### Task goal
Output range, inclusive: from the line containing "e.g. GREEN: NULL." to the line containing "[63,849,130,863] Examples: ->". Restate those lines from the data below word for word and only those.

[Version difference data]
☆ ☆ ☆ ☆

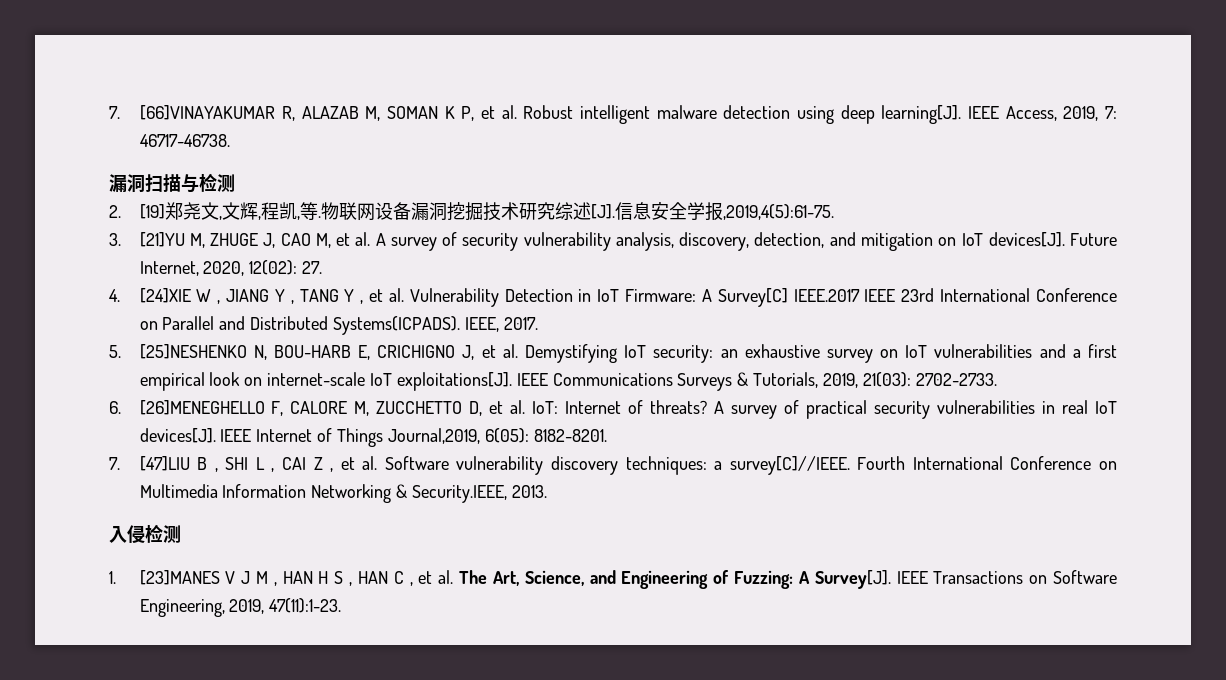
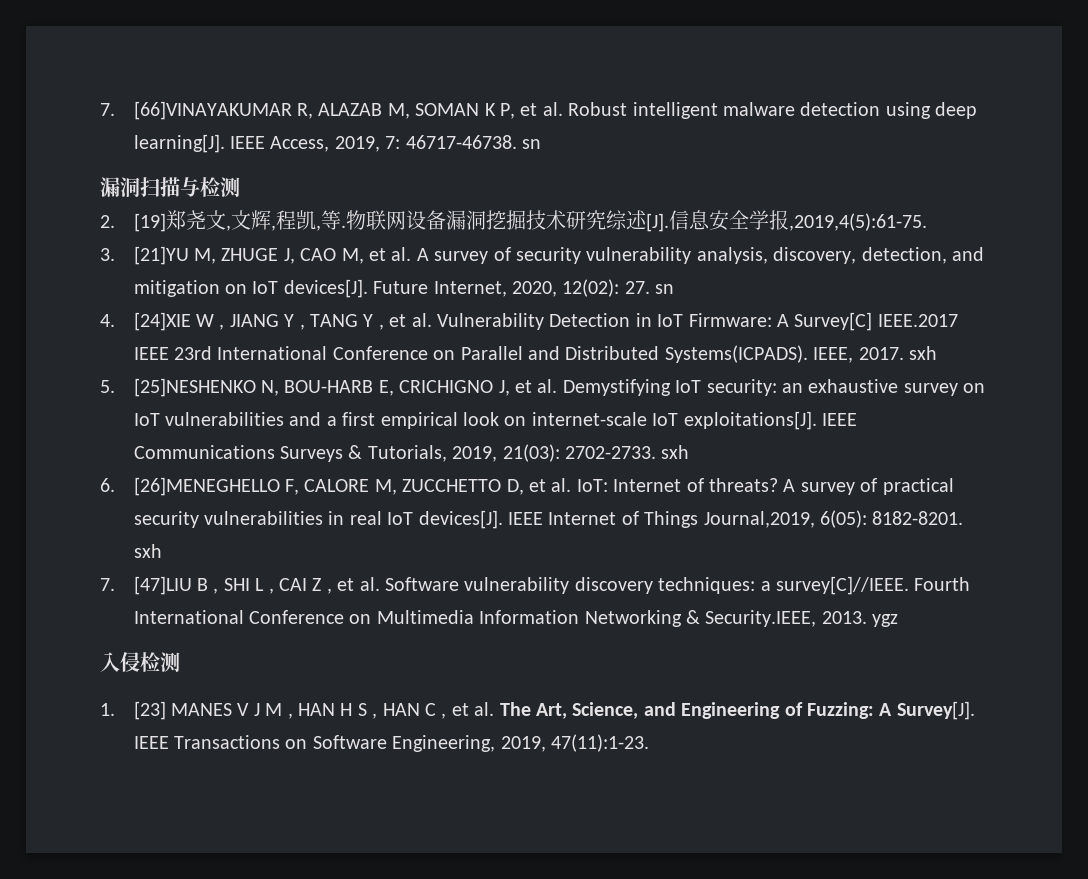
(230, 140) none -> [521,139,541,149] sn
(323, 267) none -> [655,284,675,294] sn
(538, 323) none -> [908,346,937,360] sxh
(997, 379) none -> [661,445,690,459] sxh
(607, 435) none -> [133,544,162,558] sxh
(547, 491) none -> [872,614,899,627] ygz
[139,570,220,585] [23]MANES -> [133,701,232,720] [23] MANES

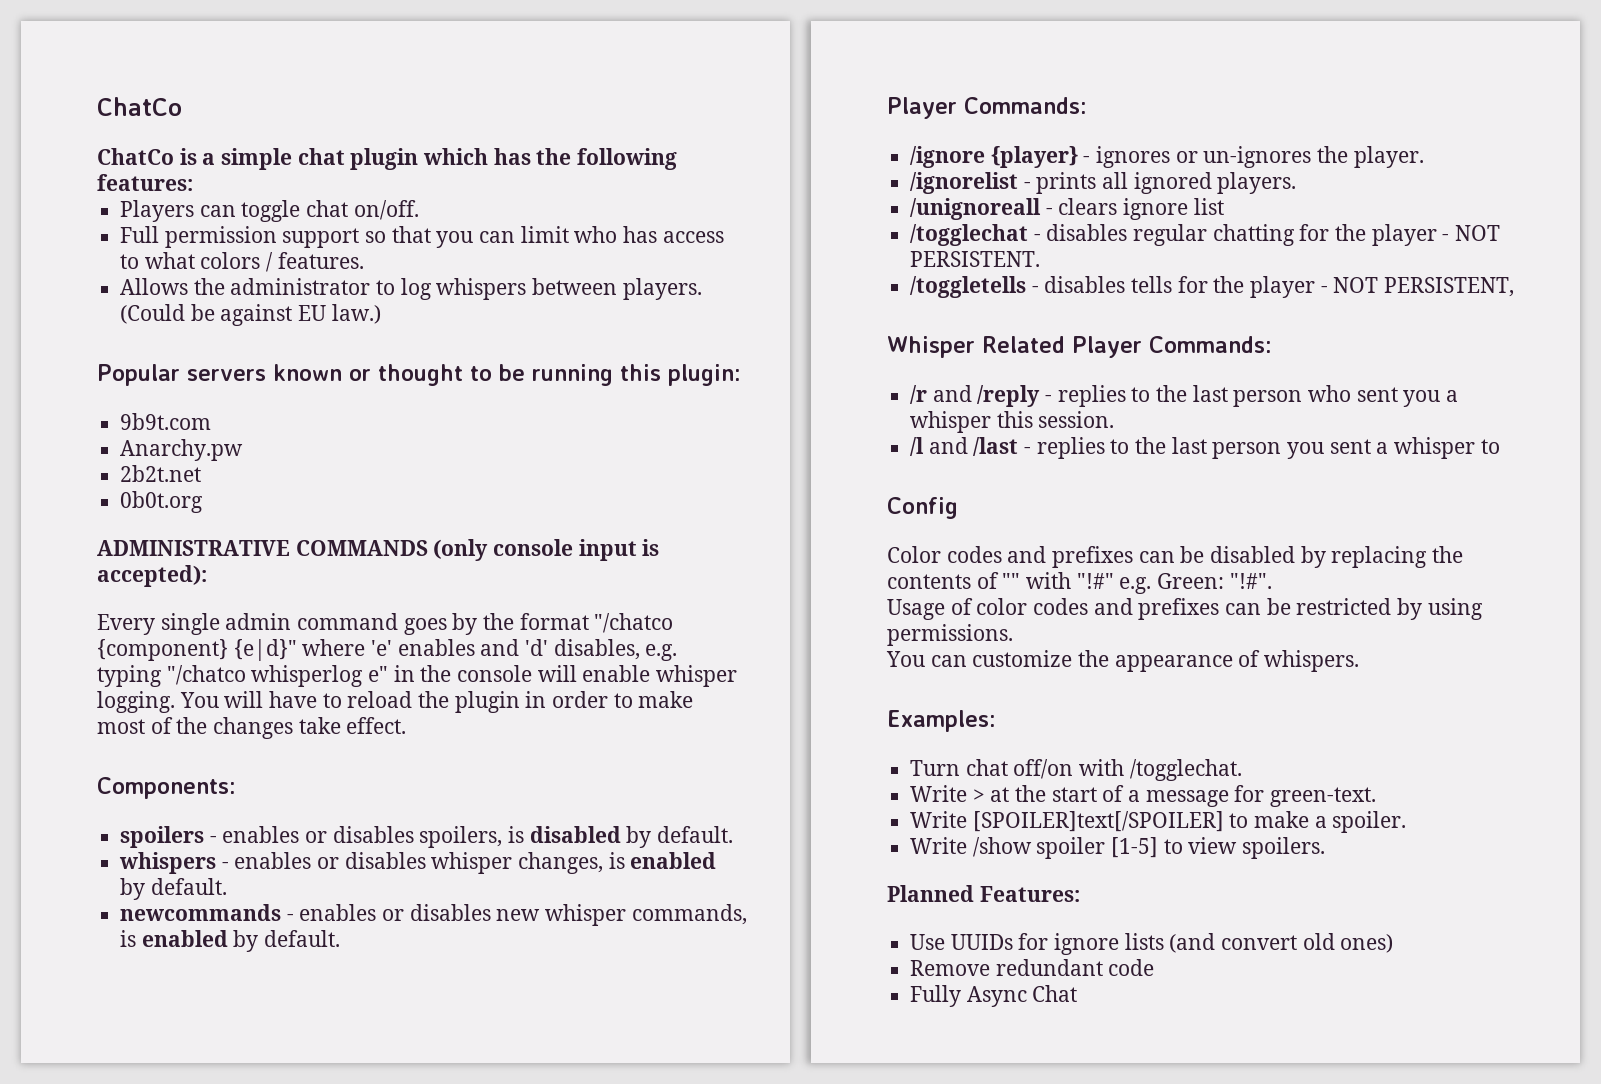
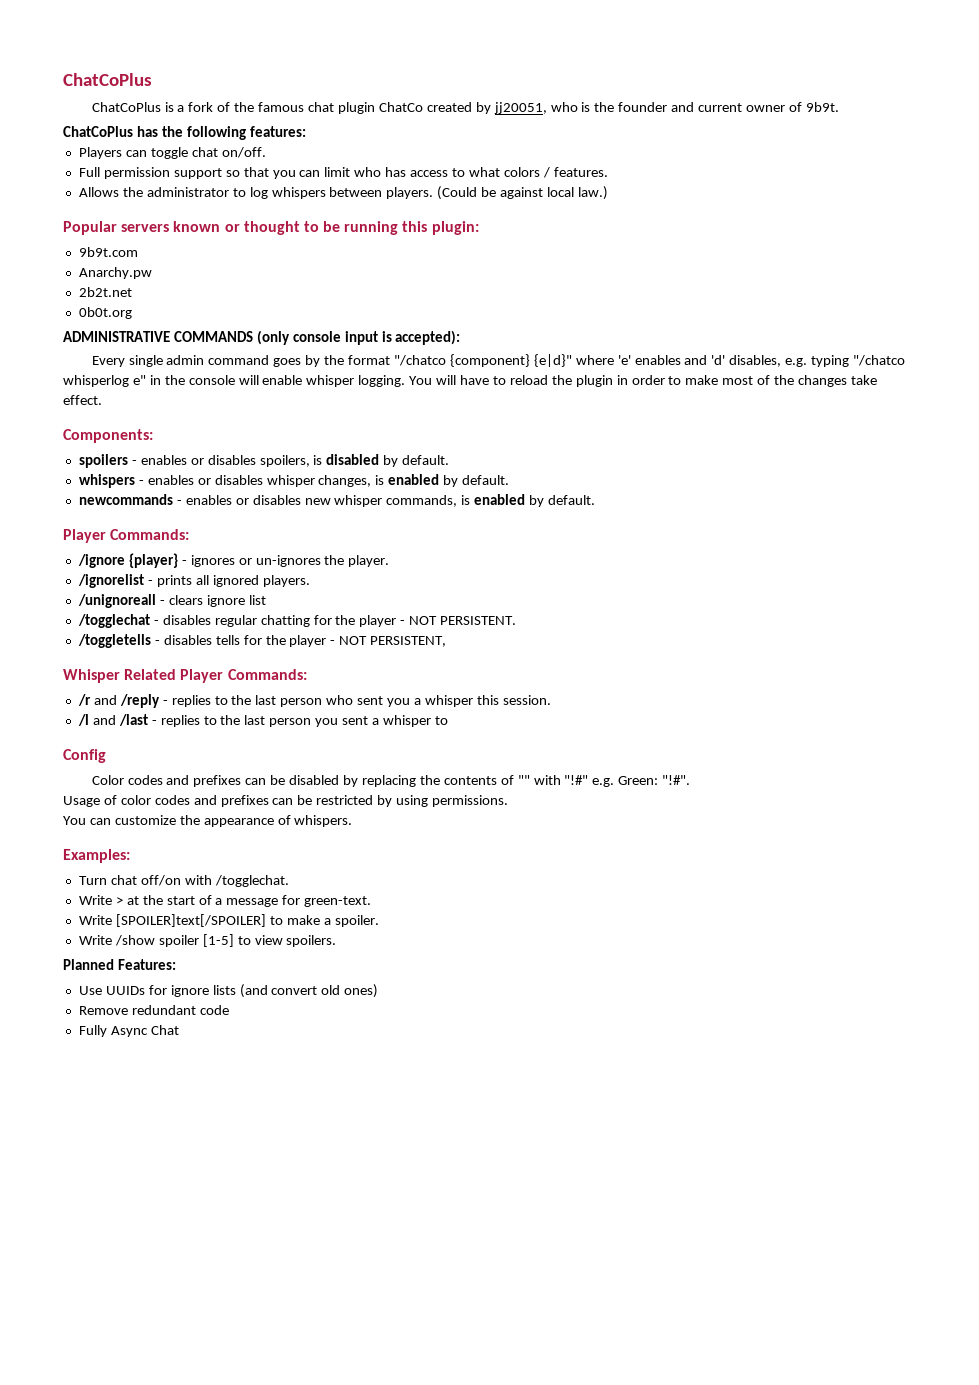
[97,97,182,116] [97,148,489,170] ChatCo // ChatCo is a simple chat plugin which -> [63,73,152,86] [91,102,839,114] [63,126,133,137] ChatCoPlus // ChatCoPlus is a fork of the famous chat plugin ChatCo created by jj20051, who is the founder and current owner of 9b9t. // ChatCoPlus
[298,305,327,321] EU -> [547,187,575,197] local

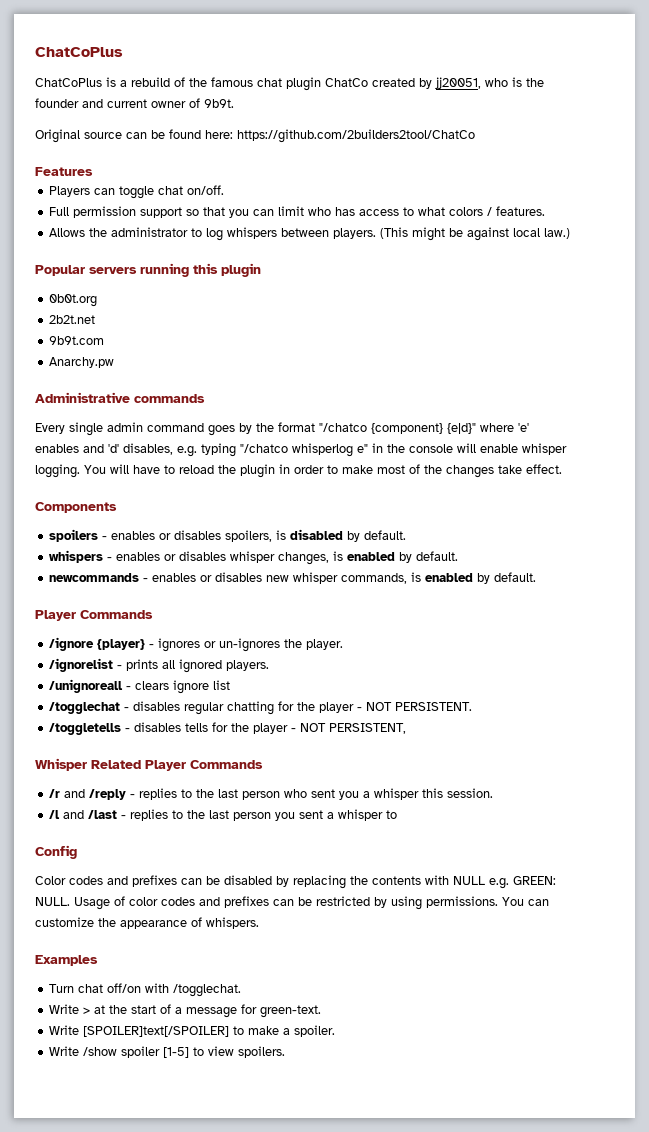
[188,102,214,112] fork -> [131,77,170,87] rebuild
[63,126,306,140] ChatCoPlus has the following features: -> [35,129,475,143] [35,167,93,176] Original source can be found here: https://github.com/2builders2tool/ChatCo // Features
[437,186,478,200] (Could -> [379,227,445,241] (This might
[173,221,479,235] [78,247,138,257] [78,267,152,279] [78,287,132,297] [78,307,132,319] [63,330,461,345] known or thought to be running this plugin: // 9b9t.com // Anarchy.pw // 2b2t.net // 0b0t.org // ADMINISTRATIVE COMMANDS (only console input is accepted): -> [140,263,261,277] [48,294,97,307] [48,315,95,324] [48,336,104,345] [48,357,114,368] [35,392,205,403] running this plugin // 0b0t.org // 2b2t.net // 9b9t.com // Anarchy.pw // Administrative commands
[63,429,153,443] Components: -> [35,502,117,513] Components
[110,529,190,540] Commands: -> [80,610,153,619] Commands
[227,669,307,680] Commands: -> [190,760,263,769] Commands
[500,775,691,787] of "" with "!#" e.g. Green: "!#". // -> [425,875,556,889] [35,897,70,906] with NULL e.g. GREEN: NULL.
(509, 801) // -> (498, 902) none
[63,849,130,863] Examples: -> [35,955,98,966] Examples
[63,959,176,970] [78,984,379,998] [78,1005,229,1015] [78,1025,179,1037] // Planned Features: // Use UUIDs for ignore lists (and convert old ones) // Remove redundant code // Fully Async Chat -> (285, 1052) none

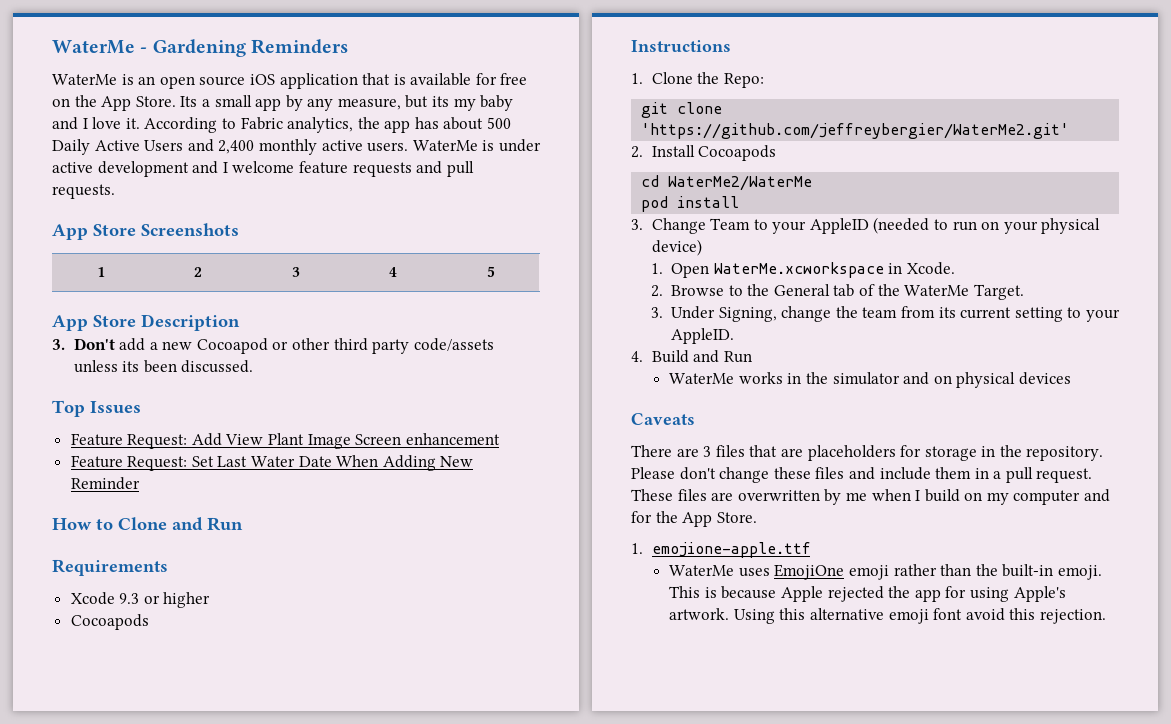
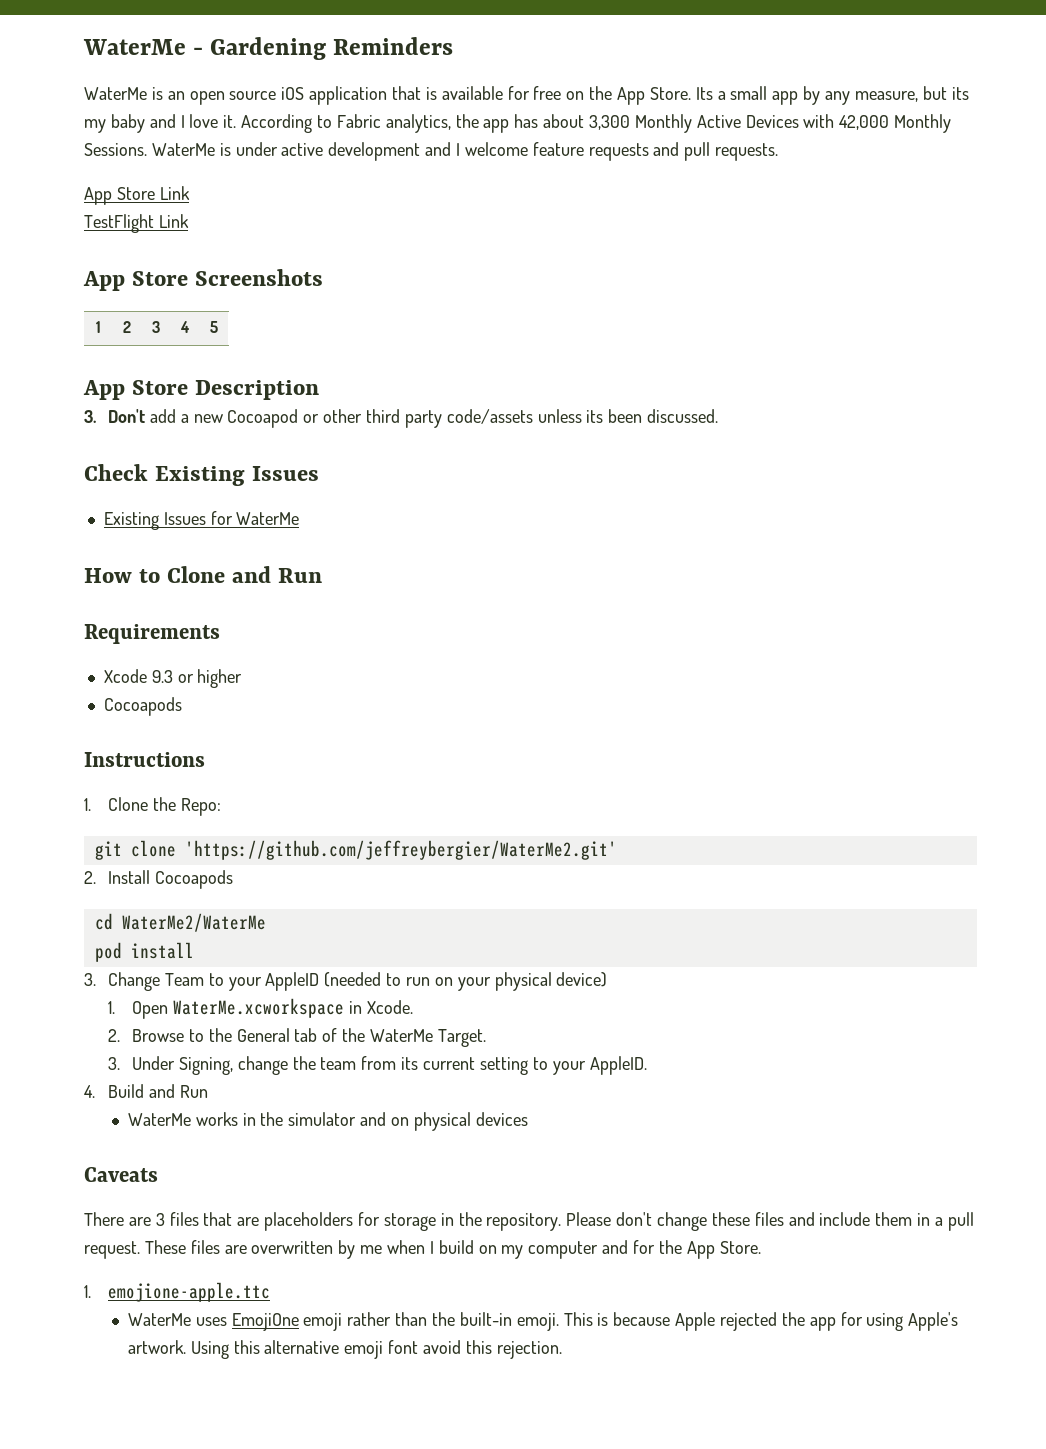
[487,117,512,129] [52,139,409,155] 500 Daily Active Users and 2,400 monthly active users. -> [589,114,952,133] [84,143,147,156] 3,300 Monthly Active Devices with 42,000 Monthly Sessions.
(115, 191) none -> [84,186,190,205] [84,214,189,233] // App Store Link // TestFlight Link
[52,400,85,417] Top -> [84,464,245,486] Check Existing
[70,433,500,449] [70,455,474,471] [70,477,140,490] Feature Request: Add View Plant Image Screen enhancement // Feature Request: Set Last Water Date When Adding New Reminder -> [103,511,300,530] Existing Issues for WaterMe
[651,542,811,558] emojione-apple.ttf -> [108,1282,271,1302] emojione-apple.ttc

☆ ☆ ☆ ☆

### Answer below
[500,775,691,787] of "" with "!#" e.g. Green: "!#". // -> [425,875,556,889] [35,897,70,906] with NULL e.g. GREEN: NULL.
(509, 801) // -> (498, 902) none
[63,849,130,863] Examples: -> [35,955,98,966] Examples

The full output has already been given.